His beefy build, tousled white mane and rumpled suits belied Washington’s image-conscious, too-slick-by-half approach to governance appropriated many ambitious politicians. Journalists practically ignored the speaker because of his bland demeanor.

And meanwhile, Hastert’s lieutenant, Tom DeLay, was so radioactive he’d break a Geiger counter. The press focused instead on DeLay.

“With me, what you see is what you get,” Hastert said.

Taking a cue from his wrestling days, Hastert’s House colleagues sometimes called him “Coach.” Hastert penned a book titled “Speaker: Lessons from Forty Years in Coaching and Politics.” The tome fit the image of the speaker who shunned the stage.

One can only speculate if that was a conscious decision by Hastert due to dormant ghosts from another era.

Hastert didn’t have any control over the events that got him into the speakership. And he couldn’t tame the circumstances which eventually forced him out in 2006.

The fates are sometimes wry.

Then-Rep. Mark Foley abruptly resigned in September 2006. Word leaked that the Florida Republican sent suggestive text messages to male, high school-aged House pages. The GOP majority in the House was already on the ropes. But the Foley issue consumed Hastert and the fall campaign cycle (again the second midterm of a two-term president).

At the time, then-Rep. Tom Reynolds, R-N.Y., chaired the National Republican Congressional Committee. Former House Speaker John Boehner, R-Ohio, had just become majority leader months before.

Both said they were under the impression that Hastert told Foley to knock it off with the pages. But Foley’s indiscretions ignited a firestorm that engulfed the GOP. Hastert said he couldn’t recall conversations about Foley. The speaker sputtered feeble answers about the scandal as Republican numbers tanked.

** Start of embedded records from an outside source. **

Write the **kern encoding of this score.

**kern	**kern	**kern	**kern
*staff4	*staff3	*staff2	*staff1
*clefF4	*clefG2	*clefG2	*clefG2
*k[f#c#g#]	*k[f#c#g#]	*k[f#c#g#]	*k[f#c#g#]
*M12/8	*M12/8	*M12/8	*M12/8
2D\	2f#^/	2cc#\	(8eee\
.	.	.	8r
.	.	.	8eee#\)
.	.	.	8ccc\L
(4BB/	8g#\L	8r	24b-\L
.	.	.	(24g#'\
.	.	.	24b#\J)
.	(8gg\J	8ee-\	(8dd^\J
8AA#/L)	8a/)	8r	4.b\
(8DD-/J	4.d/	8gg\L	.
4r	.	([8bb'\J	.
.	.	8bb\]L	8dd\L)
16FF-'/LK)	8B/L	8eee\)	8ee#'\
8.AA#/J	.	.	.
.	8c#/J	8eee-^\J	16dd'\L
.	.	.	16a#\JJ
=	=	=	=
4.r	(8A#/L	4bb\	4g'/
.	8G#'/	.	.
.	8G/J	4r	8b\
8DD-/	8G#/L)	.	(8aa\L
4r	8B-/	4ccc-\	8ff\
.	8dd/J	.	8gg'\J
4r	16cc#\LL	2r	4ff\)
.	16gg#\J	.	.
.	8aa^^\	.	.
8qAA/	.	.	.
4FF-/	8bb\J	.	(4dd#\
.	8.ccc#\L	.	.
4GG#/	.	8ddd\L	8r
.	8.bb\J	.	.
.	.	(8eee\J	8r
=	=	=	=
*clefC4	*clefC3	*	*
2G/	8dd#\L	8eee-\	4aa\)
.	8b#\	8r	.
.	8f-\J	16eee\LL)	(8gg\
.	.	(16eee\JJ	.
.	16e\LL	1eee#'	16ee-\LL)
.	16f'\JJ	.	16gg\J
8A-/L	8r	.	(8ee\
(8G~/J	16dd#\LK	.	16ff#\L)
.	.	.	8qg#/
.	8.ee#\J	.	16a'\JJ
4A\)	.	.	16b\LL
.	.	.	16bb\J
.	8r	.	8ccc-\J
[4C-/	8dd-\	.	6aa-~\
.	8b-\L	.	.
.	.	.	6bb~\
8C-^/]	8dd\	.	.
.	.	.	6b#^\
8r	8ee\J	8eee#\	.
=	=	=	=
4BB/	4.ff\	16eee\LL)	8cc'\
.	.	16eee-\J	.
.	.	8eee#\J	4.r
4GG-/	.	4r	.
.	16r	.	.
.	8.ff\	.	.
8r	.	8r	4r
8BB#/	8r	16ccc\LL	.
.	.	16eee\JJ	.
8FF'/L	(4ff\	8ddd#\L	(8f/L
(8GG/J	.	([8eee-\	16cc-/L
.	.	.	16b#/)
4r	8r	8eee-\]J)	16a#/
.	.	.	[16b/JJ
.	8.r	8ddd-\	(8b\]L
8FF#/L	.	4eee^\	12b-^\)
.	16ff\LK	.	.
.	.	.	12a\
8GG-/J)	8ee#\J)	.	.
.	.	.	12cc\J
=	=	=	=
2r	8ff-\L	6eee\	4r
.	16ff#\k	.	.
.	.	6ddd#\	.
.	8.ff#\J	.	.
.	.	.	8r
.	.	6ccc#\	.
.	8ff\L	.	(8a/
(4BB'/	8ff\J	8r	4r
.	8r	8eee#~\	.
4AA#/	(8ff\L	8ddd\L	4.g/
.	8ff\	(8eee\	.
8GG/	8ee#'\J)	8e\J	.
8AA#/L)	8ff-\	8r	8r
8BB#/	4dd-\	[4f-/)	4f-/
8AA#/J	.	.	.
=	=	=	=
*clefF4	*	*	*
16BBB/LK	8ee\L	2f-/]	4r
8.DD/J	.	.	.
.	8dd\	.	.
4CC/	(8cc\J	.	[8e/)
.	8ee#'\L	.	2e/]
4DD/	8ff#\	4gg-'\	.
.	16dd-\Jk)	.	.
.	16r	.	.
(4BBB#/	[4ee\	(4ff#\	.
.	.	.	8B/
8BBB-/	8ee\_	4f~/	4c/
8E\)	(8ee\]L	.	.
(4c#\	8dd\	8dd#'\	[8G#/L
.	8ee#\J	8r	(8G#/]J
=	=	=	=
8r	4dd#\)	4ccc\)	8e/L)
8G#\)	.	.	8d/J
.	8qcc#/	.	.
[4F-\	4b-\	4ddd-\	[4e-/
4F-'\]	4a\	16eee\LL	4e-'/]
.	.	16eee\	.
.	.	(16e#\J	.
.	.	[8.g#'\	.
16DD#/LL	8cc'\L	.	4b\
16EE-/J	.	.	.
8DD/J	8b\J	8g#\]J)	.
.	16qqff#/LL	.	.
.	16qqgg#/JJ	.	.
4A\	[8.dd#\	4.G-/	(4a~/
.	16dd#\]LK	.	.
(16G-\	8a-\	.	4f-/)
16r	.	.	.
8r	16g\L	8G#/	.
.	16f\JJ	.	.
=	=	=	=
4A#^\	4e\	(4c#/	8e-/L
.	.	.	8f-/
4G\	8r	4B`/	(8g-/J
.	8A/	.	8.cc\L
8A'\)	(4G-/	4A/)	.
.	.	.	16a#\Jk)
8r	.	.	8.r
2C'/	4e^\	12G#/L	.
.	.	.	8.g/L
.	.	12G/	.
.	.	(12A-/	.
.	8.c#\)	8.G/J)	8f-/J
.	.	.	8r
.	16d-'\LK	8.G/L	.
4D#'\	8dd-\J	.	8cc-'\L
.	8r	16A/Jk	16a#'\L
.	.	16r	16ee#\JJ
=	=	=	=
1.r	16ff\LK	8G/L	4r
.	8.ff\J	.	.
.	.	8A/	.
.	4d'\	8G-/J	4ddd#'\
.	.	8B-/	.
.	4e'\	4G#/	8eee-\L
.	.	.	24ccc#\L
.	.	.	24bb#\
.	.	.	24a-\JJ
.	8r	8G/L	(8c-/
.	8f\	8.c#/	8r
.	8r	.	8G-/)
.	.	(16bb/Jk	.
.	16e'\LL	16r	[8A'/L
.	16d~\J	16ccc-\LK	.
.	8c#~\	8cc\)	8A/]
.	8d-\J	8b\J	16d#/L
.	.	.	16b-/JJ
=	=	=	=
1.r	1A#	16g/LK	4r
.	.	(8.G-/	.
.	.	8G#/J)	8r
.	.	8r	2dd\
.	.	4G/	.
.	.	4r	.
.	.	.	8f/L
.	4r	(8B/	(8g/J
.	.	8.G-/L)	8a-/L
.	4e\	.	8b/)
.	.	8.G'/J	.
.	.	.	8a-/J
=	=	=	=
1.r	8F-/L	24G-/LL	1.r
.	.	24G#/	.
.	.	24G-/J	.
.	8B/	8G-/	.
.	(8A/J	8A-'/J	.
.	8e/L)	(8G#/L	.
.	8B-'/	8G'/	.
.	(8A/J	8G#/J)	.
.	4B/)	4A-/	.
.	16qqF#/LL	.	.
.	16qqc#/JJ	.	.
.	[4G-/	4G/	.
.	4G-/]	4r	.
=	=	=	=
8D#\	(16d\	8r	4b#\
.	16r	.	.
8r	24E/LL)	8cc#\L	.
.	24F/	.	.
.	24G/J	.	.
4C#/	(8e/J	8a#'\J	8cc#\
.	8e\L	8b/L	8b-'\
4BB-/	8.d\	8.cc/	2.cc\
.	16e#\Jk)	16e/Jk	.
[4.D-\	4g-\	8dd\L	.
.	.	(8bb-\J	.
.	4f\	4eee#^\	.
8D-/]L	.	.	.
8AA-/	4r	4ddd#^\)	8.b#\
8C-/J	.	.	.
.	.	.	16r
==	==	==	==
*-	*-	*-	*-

Reporters and pundits wondered why Hastert didn’t take on the Foley scandal head-on. After all, the speaker sported the perfect resume to handle such a situation. He was a former high school wrestling coach and history teacher -- an advocate for students. Surely, Hastert would invoke his time back at Yorkville and say it would be a cold day in hell before he would let something bad happen to vulnerable teenagers working in the House of Representatives.

But no such declaration ever came.

Instead, “Coach” stammered to answer questions and looked brittle.

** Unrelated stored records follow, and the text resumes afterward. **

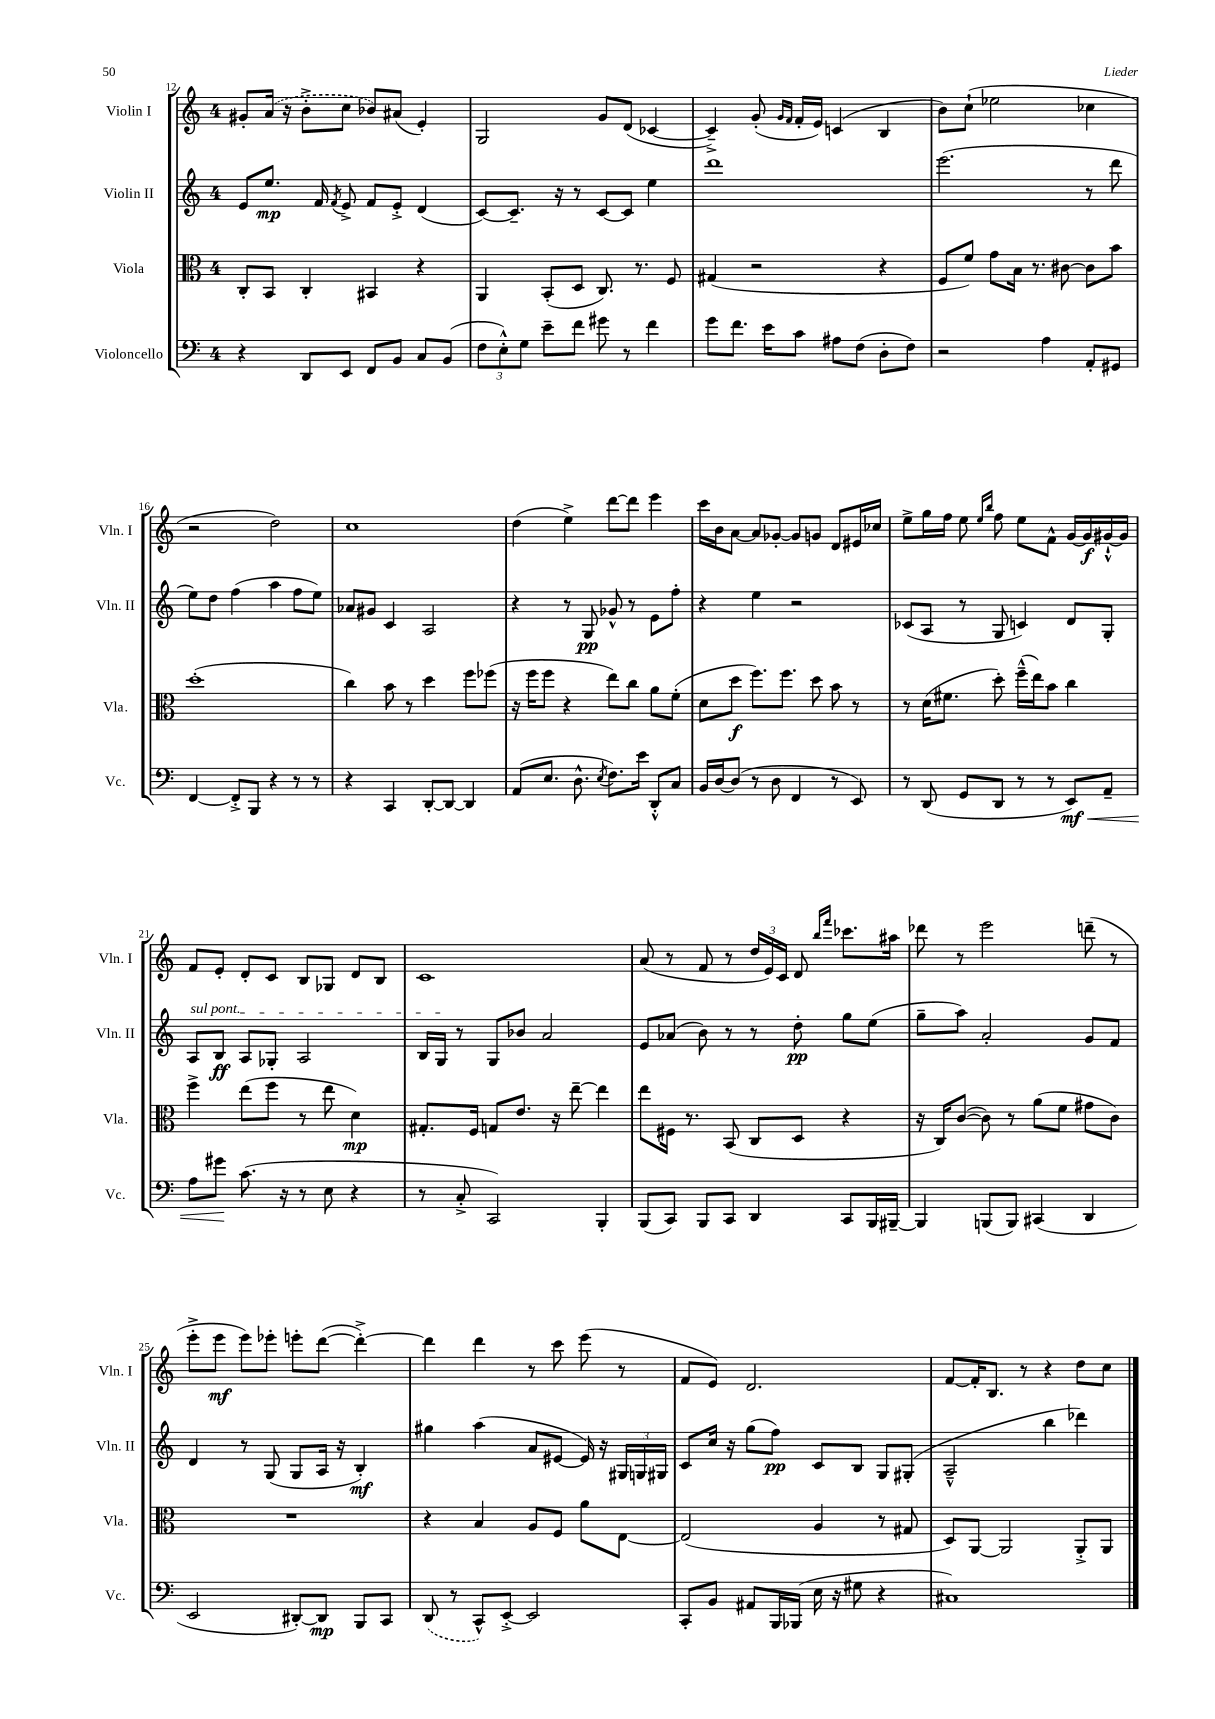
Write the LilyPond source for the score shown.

<<
\new StaffGroup <<
\new Staff = "s0" \with { instrumentName = "Violin I" shortInstrumentName = "Vln. I" } {
    \clef treble \key c \major \once \override Staff.TimeSignature.style = #'single-digit \time 4/4
    \autoBeamOff gis'8[-. \once \slurDashed a'16]( r16 b'8[-.-> c''8] bes'8[) ais'8]( e'4-.) |
    g2 g'8[ d'8]( ces'4~ |
    ces'4--->) g'8-.( \grace { g'16[ f'16] } f'16[-. e'16]) c'4( b4 |
    b'8[) c''8]-!( ees''2 ces''4 |
    r2 d''2) |
    c''1 |
    d''4( e''4->) d'''8[~ d'''8] e'''4 |
    c'''16[ b'16 a'8]~ a'8[ ges'8]~-. ges'8[ g'8] d'8[ eis'16 ces''16] |
    e''8[-> g''16 f''16] e''8 \grace { e''16[ b''16] } f''8 e''8[ f'8]-^ g'16[~ g'16\f gis'16~-!-^ gis'16] |
    f'8[ e'8]-. d'8[-. c'8] b8[ ges8] d'8[ b8] |
    c'1 |
    a'8( r8 f'8 r8 \tuplet 3/2 { d''16[ e'16) c'16] } d'8 \grace { b''16[ f'''16] } ces'''8.[ ais''16] |
    des'''8 r8 e'''2 d'''8--( r8 |
    e'''8[-.-> e'''8]\mf e'''8[) ees'''8]-. e'''8[-. d'''8]~( d'''4~-.->) |
    d'''4 d'''4 r8 c'''8 e'''8( r8 |
    f'8[ e'8]) d'2. |
    f'8[~ f'16-. b8.] r8 r4 d''8[ c''8] \bar "|." |
}
\new Staff = "s1" \with { instrumentName = "Violin II" shortInstrumentName = "Vln. II" } {
    \clef treble \key c \major \once \override Staff.TimeSignature.style = #'single-digit \time 4/4
    \autoBeamOff e'8[ e''8.]\mp f'16 \acciaccatura { f'8 } e'8-> f'8[ e'8]-.-> d'4( |
    c'8[~) c'8.]-- r16 r8 c'8[~ c'8] e''4 |
    d'''1 |
    e'''2.( r8 d'''8 |
    e''8[) d''8] f''4( a''4 f''8[ e''8]) |
    aes'8[ gis'8] c'4 a2 |
    r4 r8 g8\pp ges'8-^ r8 e'8[ f''8]-. |
    r4 e''4 r2 |
    ces'8[( a8] r8 g8 c'4) d'8[ g8]-. |
    \once \override TextSpanner.bound-details.left.text = \markup { \italic "sul pont." } a8[\startTextSpan b8]\ff a8[ ges8]-. a2 |
    b16[ g16]\stopTextSpan r8 g8[ bes'8] a'2 |
    e'8[ aes'8]( b'8) r8 r8 d''8-.\pp g''8[ e''8]( |
    g''8[-- a''8]) a'2-. g'8[ f'8] |
    d'4 r8 g8( g8[ a16] r16 b4-.\mf) |
    gis''4 a''4( a'8[ eis'8]~ eis'16) r16 \tuplet 3/2 { gis16[ g16 gis16] } |
    c'8[ c''16] r16 g''8[( f''8]\pp) c'8[ b8] g8[ gis8]-.( |
    a2---^ b''4 des'''4) \bar "|." |
}
\new Staff = "s2" \with { instrumentName = "Viola" shortInstrumentName = "Vla." } {
    \clef alto \key c \major \once \override Staff.TimeSignature.style = #'single-digit \time 4/4
    \autoBeamOff c8[-. b,8] c4-. bis,4 r4 |
    a,4 b,8[-.( d8] c8.) r8. f8 |
    gis4( r2 r4 |
    f8[ f'8]) g'8[ b16] r8. cis'8~ cis'8[ b'8] |
    d''1-.( |
    c''4) b'8 r8 d''4 f''8[ fes''8]( |
    r16 f''16[ f''8] r4 e''8[) c''8] a'8[ f'8]-.( |
    d'8[ d''8]\f f''8.[) f''8.] d''8 b'8 r8 |
    r8 d'16[( fis'8.] d''8-.) f''16[---^( e''16) b'8] c''4 |
    f''4-> e''8[( f''8] r8 e''8 d'4\mp) |
    gis8.[-. f16] g8[ e'8.] r16 e''8~-- e''4 |
    e''8[ fis16] r8. b,8( c8[ d8] r4 |
    r16 c16[) c'8]~( c'8) r8 a'8[( f'8] gis'8[ c'8]) |
    R1 |
    r4 b4 a8[ f8] a'8[ e8]~ |
    e2( a4 r8 gis8 |
    d8[) a,8]~ a,2 a,8[-.-> a,8] \bar "|." |
}
\new Staff = "s3" \with { instrumentName = "Violoncello" shortInstrumentName = "Vc." } {
    \clef bass \key c \major \once \override Staff.TimeSignature.style = #'single-digit \time 4/4
    \autoBeamOff r4 d,8[ e,8] f,8[ b,8] c8[ b,8]( |
    \tuplet 3/2 { f8[ e8-.-^) g8] } e'8[-- f'8] gis'8 r8 f'4 |
    g'8[ f'8.] e'16[ c'8] ais8[ f8]( d8[-. f8]) |
    r2 a4 a,8[-. gis,8] |
    f,4~ f,8[-.-> b,,8] r4 r8 r8 |
    r4 c,4 d,8[~-. d,8]~ d,4 |
    a,8[( e8.] d8.-^ \acciaccatura { e8 } f8.[) e'16] d,8[-.-^ c8] |
    b,16[ d16~ d8]( r8 d8 f,4 r8 e,8) |
    r8 d,8( g,8[ d,8] r8 r8 e,8[\mf\<) a,8]-- |
    a8[ gis'8]\! c'8.( r16 r8 e8 r4 |
    r8 c8-.-> c,2) b,,4-. |
    b,,8[( c,8]) b,,8[ c,8] d,4 c,8[ b,,16 bis,,16]~-- |
    bis,,4 b,,8[( b,,8]) cis,4( d,4 |
    e,2 dis,8[~-.) dis,8]\mp b,,8[ c,8] |
    \once \slurDashed d,8( r8 c,8[-^) e,8]~-.-> e,2 |
    c,8[-. b,8] ais,8[ b,,16 bes,,16]( e16 r16 gis8 r4 |
    cis1) \bar "|." |
}
>>
>>
\layout { \context { \Score currentBarNumber = #12 } }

Even if Republicans maintained the majority that fall, it became increasingly evident that Hastert’s colleagues wouldn’t return him to the speaker’s chair in 2007. Hastert decided not to stand for re-election as speaker in the next Congress.

Democrats won 31 seats that autumn and secured the House majority for the first time in 12 years.

And yet, here is the irony. Something ugly resided in Hastert’s past. And the enigmatic Hastert did what most talented politicians do: he crafted a narrative.

It wasn’t the usual flashy, sophisticated aggrandizement that typically dominates Washington. No. Hastert engineered an image that spun 180 degrees in the other direction. Hastert wasn’t on the scene as some lofty statesman, speaking a mile a minute, coiffed locks blowing in the wind. No. Hastert would become virtually unseen. Boring. Dull. And even though he matriculated to the post of House speaker, Hastert cultivated a political personae that was the antithesis of that station.

“I had no inkling whatsoever,” said Boehner in June about Hastert’s troubles. “I was as shocked and dismayed by the reports that I read as anyone else around here.”

Hastert was just a dumpy, avuncular guy they called “Coach.” He taught high school and stumbled into the speakership. And yet this may have been a very erudite, cunning tactic to exude a political veneer. A façade. Camouflage.

One of the more elaborate political illusions in congressional history.